If there were a way to wipe out cervical cancer, would you take the time to do it?
If there were a way to wipe out cervical cancer, would you take the time to do it? There is, in fact, a vaccine that is able to prevent most types of cervical cancer, but studies show barely half of those who would benefit most get even one dose of the three-dose regimen.

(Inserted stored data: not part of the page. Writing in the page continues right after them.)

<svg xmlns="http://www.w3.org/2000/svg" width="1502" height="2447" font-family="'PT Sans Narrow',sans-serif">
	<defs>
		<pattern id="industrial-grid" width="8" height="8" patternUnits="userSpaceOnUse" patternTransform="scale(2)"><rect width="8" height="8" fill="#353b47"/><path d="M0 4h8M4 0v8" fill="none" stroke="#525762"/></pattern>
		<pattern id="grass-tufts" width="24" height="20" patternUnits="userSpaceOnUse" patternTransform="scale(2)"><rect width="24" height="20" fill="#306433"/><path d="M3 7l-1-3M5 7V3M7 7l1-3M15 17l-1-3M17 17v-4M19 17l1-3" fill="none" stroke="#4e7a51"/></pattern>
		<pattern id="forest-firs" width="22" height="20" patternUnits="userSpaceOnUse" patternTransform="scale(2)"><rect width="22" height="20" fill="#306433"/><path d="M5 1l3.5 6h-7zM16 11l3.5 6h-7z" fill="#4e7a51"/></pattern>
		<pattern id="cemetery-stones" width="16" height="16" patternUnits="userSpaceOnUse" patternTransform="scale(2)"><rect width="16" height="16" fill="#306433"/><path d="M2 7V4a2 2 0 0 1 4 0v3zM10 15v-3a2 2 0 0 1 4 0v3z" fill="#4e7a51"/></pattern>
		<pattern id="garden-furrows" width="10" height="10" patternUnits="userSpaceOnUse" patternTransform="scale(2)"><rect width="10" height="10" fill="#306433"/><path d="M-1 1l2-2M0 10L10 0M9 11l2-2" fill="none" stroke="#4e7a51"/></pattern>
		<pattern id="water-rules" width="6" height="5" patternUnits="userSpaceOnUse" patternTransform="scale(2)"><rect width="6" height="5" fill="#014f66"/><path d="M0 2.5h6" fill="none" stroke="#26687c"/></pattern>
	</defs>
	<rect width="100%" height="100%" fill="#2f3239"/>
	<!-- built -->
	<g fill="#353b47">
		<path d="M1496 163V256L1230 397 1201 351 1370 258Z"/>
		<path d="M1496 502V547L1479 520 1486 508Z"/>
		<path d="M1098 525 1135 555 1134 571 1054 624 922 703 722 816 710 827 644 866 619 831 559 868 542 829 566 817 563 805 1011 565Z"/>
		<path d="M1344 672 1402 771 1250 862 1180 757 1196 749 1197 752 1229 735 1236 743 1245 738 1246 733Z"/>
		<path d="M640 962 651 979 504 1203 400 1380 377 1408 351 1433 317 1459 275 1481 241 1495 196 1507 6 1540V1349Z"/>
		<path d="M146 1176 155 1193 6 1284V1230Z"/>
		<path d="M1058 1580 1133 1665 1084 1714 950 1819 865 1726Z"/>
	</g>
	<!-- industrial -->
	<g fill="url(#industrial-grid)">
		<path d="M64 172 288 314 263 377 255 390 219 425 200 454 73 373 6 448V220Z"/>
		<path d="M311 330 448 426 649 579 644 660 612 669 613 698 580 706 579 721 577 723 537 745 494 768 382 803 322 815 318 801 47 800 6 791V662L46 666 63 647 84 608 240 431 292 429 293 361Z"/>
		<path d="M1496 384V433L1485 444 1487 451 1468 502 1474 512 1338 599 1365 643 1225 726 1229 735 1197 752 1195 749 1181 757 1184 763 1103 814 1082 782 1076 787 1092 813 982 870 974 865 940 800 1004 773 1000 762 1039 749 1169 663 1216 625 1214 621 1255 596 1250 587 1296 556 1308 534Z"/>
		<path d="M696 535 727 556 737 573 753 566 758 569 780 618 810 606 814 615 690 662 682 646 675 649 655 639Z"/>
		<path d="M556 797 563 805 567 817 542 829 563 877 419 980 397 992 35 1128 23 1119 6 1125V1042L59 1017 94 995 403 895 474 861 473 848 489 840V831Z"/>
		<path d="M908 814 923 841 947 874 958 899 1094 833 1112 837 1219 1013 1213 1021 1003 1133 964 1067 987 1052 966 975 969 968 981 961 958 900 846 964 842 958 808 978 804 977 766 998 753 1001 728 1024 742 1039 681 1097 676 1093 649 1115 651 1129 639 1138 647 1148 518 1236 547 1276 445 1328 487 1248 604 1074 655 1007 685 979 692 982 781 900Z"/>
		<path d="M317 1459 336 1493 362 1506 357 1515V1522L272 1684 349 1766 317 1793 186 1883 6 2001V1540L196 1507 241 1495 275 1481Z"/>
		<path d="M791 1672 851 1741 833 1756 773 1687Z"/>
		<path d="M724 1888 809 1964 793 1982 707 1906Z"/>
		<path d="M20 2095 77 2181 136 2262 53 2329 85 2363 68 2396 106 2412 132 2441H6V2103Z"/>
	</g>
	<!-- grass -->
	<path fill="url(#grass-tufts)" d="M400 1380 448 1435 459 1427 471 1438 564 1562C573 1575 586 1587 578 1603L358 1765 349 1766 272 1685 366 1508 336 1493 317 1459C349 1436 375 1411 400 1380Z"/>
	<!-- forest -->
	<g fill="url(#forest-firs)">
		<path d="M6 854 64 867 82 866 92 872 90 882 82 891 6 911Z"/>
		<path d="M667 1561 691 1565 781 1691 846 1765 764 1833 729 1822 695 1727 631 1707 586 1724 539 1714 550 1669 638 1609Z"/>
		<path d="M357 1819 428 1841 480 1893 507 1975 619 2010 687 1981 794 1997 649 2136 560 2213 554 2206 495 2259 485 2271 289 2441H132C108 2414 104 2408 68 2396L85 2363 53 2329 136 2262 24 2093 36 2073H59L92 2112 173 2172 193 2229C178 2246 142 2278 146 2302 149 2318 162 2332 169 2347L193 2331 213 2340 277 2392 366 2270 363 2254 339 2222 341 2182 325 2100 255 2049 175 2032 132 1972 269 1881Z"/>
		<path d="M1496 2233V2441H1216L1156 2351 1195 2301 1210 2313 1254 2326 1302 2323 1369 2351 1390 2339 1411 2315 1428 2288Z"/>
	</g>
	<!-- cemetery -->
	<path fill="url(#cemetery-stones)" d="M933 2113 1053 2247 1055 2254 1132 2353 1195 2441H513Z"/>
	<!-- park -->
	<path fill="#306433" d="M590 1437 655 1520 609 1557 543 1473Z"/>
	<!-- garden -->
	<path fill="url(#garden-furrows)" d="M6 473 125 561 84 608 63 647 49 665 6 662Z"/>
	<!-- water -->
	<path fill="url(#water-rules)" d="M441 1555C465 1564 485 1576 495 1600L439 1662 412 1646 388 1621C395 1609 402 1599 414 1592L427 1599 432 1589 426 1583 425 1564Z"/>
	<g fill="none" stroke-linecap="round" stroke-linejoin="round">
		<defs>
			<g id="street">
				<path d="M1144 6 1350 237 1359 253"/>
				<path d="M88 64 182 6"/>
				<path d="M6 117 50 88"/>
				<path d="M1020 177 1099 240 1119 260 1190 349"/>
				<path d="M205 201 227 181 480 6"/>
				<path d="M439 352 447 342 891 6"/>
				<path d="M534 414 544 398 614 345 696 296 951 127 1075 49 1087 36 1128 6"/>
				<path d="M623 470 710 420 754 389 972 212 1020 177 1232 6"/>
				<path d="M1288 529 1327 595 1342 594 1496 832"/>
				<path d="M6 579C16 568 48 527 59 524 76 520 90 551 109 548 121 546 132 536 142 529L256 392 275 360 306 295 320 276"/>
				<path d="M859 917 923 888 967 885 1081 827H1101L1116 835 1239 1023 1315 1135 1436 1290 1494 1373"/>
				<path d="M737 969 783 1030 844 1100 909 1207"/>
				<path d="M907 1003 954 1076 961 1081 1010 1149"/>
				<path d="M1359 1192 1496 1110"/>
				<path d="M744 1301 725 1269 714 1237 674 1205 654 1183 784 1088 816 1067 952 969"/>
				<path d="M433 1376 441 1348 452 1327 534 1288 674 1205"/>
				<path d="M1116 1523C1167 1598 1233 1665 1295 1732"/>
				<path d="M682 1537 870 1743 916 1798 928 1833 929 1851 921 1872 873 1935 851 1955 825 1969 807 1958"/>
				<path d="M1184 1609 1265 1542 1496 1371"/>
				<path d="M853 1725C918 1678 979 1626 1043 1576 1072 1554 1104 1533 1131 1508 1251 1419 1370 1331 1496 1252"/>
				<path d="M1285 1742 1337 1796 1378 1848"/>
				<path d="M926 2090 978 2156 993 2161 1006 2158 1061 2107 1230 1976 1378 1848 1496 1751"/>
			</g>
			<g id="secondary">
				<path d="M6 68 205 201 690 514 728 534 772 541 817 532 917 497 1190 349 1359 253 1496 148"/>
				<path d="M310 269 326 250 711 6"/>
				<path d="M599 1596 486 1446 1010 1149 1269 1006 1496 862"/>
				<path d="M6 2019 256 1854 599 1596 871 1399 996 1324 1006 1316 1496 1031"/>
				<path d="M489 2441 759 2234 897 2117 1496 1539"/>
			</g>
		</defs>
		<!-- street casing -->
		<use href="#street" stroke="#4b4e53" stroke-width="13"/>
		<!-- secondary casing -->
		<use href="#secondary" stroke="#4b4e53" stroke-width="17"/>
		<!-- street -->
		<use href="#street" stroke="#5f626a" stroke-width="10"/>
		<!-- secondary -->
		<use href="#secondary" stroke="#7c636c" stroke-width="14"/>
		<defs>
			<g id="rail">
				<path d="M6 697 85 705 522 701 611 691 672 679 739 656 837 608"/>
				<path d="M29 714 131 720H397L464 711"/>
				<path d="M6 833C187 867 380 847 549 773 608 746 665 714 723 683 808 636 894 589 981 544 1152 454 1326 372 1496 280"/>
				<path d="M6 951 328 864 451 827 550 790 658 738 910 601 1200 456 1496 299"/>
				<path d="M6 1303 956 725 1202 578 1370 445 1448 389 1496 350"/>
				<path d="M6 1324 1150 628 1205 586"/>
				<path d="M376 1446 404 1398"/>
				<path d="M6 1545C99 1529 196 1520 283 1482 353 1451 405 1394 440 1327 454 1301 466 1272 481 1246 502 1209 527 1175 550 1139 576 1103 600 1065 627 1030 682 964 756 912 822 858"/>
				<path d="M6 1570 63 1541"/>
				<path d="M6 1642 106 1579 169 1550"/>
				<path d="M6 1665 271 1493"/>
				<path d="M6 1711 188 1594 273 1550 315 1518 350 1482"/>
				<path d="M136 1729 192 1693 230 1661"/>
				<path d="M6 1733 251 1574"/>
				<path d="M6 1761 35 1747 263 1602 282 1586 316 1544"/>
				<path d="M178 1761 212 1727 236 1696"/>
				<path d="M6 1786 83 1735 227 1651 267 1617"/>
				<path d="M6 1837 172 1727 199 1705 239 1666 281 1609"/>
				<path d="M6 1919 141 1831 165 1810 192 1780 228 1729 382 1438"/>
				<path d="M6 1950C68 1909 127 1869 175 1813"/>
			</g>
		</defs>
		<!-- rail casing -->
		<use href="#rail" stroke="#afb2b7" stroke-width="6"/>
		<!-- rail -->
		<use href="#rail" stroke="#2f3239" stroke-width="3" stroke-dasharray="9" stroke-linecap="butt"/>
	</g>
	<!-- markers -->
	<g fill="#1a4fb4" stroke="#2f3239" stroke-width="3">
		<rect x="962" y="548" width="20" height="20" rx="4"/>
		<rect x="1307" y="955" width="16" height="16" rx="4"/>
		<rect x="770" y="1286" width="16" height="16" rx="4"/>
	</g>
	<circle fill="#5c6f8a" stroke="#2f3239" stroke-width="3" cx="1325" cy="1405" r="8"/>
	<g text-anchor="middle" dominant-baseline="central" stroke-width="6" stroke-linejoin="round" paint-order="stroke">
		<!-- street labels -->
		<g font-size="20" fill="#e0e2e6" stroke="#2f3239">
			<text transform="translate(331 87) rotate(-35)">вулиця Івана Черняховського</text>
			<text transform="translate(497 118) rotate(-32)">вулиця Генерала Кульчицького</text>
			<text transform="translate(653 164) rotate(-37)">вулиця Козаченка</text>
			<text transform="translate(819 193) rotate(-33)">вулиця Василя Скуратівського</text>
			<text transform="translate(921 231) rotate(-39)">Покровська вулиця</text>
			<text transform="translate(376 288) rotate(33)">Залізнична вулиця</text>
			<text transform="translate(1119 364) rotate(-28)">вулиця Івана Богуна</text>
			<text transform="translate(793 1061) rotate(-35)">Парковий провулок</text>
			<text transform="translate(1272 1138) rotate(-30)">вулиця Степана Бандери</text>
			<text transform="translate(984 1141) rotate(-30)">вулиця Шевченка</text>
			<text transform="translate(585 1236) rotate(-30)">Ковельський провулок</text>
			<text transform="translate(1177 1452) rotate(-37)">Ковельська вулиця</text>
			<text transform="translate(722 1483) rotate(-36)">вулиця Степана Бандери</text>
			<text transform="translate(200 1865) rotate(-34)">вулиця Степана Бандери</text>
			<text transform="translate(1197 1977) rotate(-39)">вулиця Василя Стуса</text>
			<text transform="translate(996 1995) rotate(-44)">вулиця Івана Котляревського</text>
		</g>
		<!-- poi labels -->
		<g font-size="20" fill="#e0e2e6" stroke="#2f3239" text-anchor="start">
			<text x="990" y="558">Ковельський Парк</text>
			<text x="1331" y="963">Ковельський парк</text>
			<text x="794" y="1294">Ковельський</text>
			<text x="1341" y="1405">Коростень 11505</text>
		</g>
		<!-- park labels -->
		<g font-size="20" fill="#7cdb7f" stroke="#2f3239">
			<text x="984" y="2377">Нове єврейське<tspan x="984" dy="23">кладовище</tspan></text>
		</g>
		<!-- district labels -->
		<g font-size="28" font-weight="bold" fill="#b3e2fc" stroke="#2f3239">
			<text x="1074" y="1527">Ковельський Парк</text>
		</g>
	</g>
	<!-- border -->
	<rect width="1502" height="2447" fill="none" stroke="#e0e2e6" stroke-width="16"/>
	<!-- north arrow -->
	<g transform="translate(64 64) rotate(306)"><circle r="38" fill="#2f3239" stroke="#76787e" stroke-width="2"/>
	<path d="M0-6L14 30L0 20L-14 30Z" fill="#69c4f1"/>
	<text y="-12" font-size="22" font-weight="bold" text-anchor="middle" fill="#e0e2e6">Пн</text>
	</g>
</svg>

A new study, funded by the National Cancer Institute, found that even one dose of a vaccine called Cervarix produced antibodies against the human papillomavirus (HPV) up to four years later. Women who had two doses had nearly the same protection as women who took all three of the recommended shots.
This study was done in Costa Rica involving approximately 500 women. Some received one dose of Cervarix, protecting them from two strains of HPV linked to cervical cancer. Others received two doses, and the third group got all three shots. When compared with women who didn’t get any HPV vaccinations, Cervarix was still active four years later.
The study has shortcomings, however, according to the American Cancer Society. It didn’t include a large number of women and it didn’t use the HPV vaccine most widely used in the U.S., Gardasil. In 2012, the Centers for Disease Control and Prevention found that only 54 percent of American girls and young women got one dose of Gardasil. Only 33 percent got all three recommended doses.
Nearly 4,000 women in the U.S. die from cervical cancer every year. Routine Pap smears, part of a regular gynecological exam, can detect cervical cancer early. In many parts of the world, however, where access to medical care is limited, cervical cancer goes undetected. Worldwide, 275,000 women die from cervical cancer every year. If the results of this study hold up, it could be a huge benefit for women in terms of cost and follow-through.